Al cinema, immagino.
«Di più ascoltando musica, specialmente le canzoni di Vasco, come “Stupendo”, dove c’è tutta la delusione della generazione del Sessantotto. Ma mi commuovo anche quando Tarantino in “Kill Bill”, dopo cinque ore di film fantastico, ci svela che la storia era semplicemente quella di una madre che voleva ritrovare sua figlia. Poi capita che Vespa mi faccia rivedere in tv, senza preavviso, i miei genitori morti da tempo. Come si può non piangere?».
Che rapporto ha avuto con loro?
«Conflittuale e di stima profonda. La mia era una famiglia rigorosa, cattolica che mi ha dato l’impronta dell’onestà, ma che non capiva la mia scelta politica. Fu l’Ulivo, con l’incontro pubblico tra comunisti e cattolici, a riconciliarci».
Invece lei che padre è stato?
«Purtroppo sempre lontano. Ho tenuto testardamente la famiglia ferma e ho fatto il pendolare. Dicono che quello che importa non è la quantità, ma la qualità del tempo. Balle! Ho due bravissime figlie, ma resta la sensazione di aver perso qualcosa».
Però, nonostante il pendolarismo, il suo matrimonio dura da decenni.
«Forse proprio grazie al pendolarismo. Andare, tornare, ritrovare sempre tua moglie e casa tua.
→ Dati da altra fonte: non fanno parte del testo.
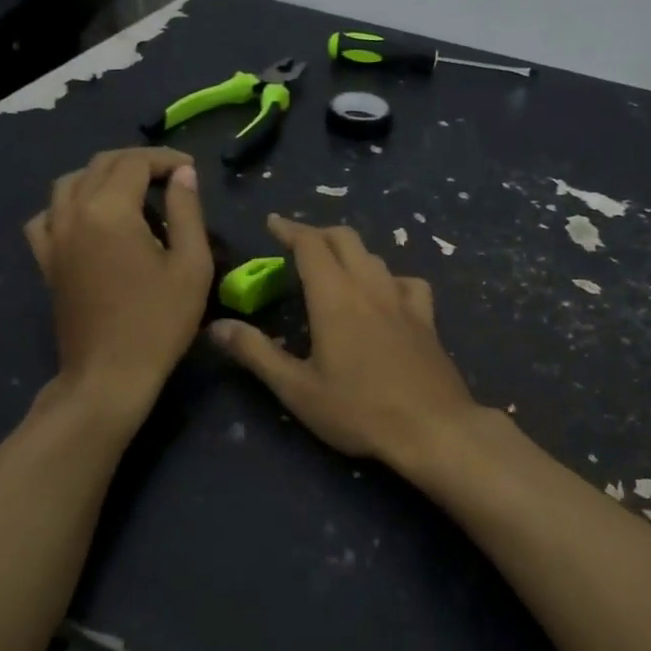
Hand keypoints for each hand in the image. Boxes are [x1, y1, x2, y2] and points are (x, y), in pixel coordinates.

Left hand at [25, 147, 212, 413]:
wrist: (109, 375)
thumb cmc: (159, 322)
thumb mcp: (191, 265)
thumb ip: (188, 212)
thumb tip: (184, 175)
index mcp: (110, 210)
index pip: (136, 163)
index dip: (166, 160)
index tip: (191, 171)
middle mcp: (74, 213)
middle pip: (101, 165)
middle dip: (138, 162)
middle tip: (170, 176)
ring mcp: (54, 237)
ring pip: (70, 183)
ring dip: (102, 175)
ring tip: (132, 190)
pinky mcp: (46, 260)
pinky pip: (47, 215)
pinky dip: (68, 204)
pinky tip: (88, 218)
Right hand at [210, 216, 482, 470]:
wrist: (433, 428)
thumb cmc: (358, 410)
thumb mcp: (297, 388)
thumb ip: (256, 353)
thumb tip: (217, 326)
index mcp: (334, 297)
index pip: (310, 245)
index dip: (289, 229)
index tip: (273, 223)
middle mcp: (369, 286)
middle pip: (345, 239)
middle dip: (318, 233)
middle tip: (297, 242)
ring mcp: (403, 300)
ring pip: (374, 256)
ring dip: (350, 251)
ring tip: (334, 265)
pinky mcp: (426, 318)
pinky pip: (407, 281)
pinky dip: (388, 277)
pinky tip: (386, 294)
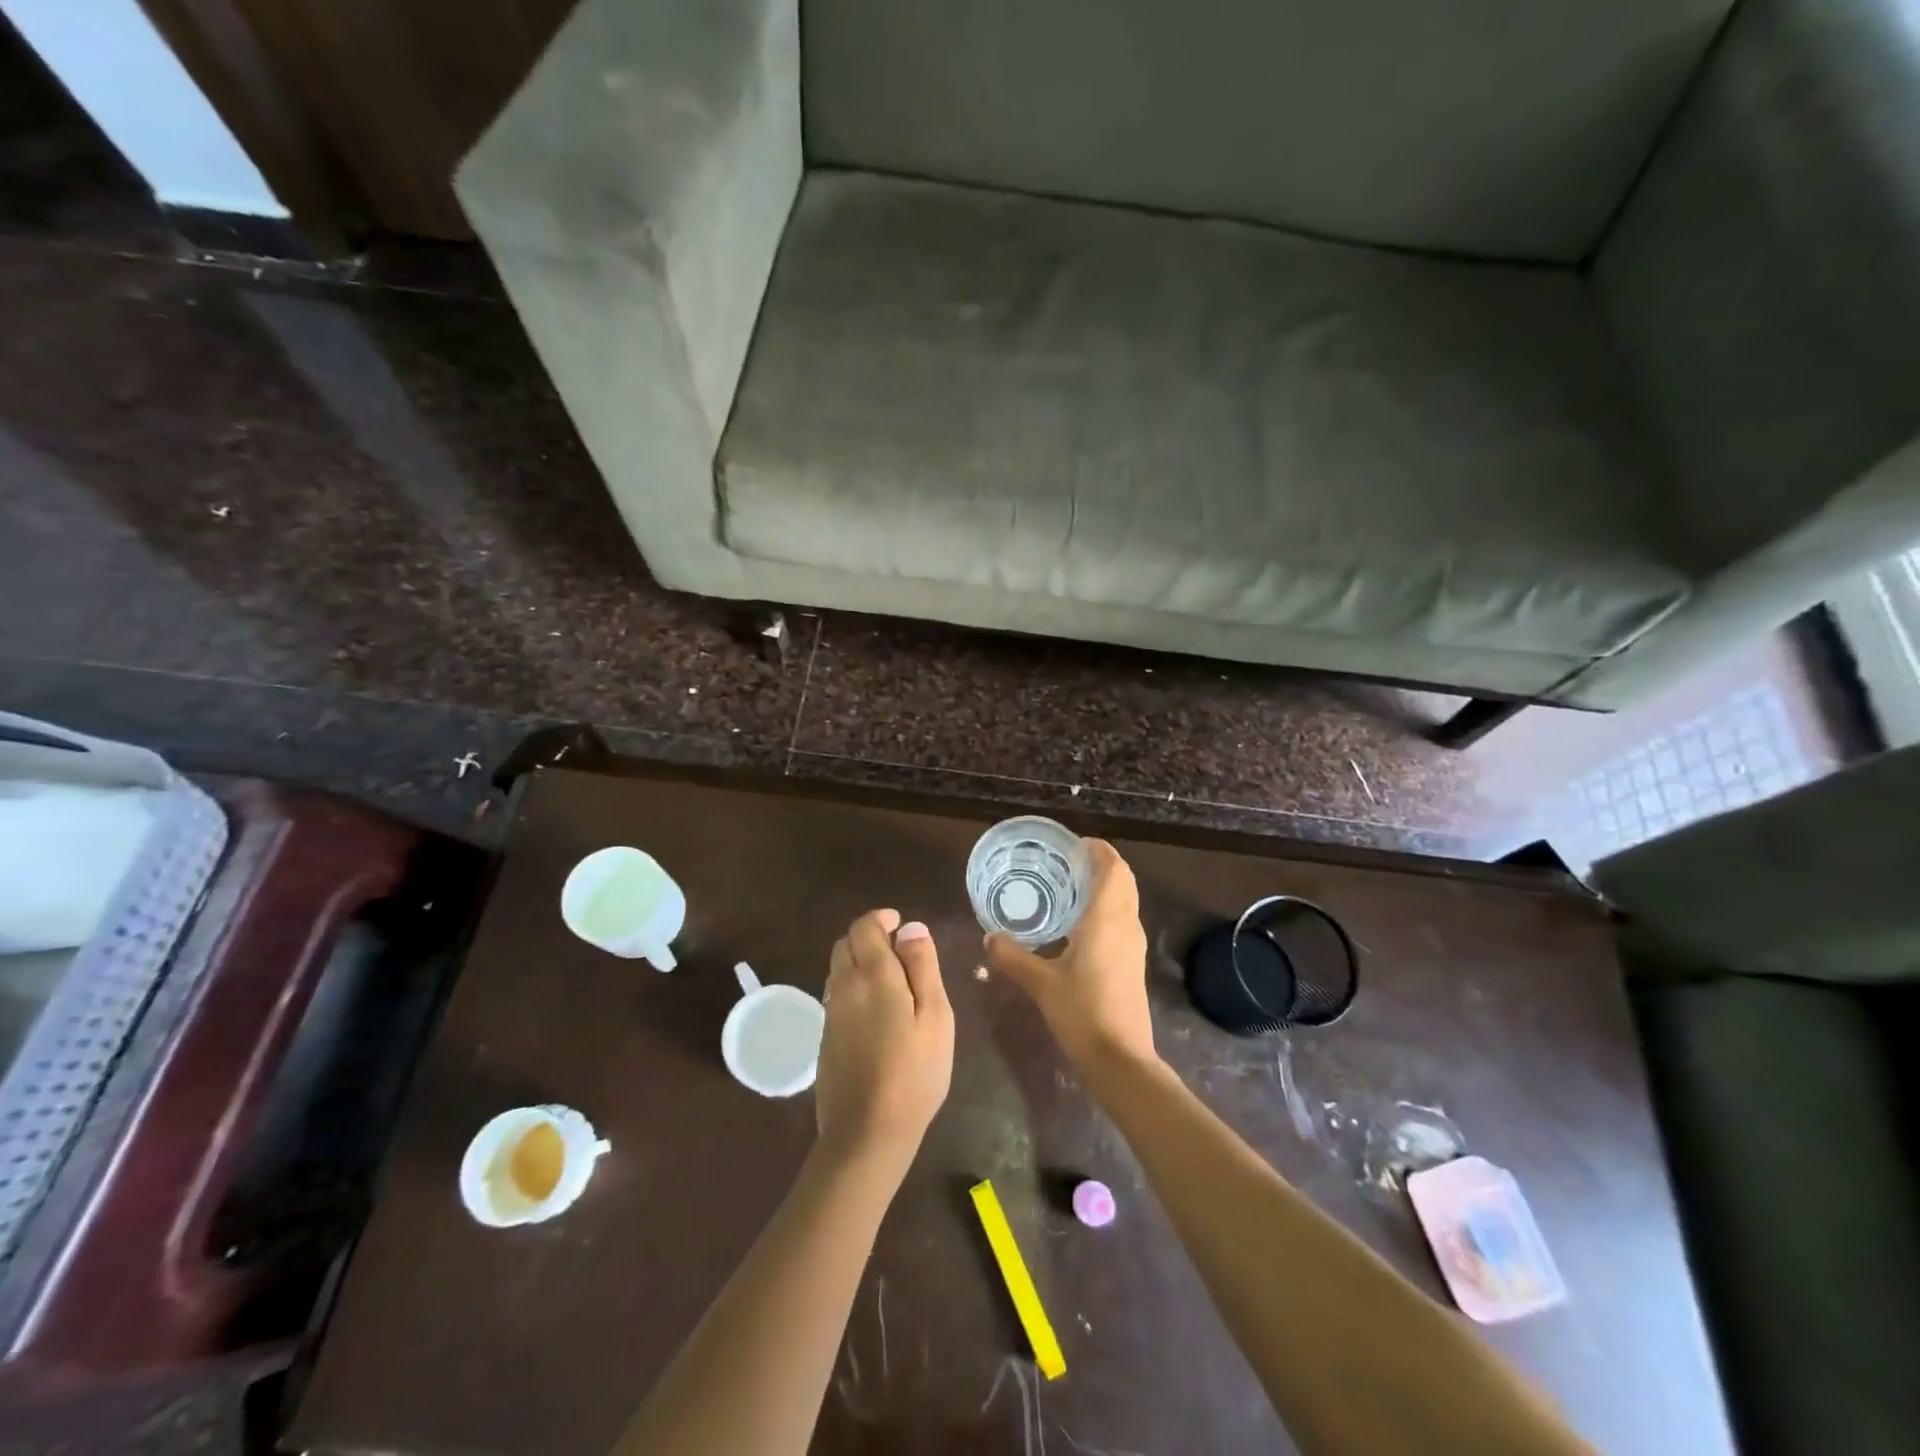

E poi aiuta anche il paese, il sistema di reti corte, dove conosci tutti, dove se parli di un macellaio ti viene in mente la stessa persona».
Lo stesso macellaio... Andiamo verso una delle sue metafore?
«No, quelle sono più complesse. E sono vere, non ne ho mai inventata una. Vengono tutte dal popolo, si levigano nella sua saggezza. Le ascolto al bar, al supermercato, tra la gente, perché a me la gente piace davvero. Sa qual è la cosa che mi diverte di più?».
Sentiamo.
«Fare il popolare, sparare metafore sempliciotte e poi quando arriva il professore, il cardinale, l’imprenditore che ti guardano dall’alto, stupirli con qualche citazione in latino. Fargli sospettare che non sono né incolto né rozzo».
Non la lascio senza tornare un momento alla politica. La sinistra nel mondo appare ormai disarmata. Abbiamo Trump, May, Macron, nel nostro piccolo, Renzi. Che ne sarà di quella grande idea?
«La sinistra è un fiore di campo. Prima o poi passa qualcuno e la prende. È un’idea ineliminabile di comune dignità, come è ineliminabile l’idea di destra, basata sulla gerarchia. Bisogna solo stare attenti che quel fiore vada nel mazzo giusto».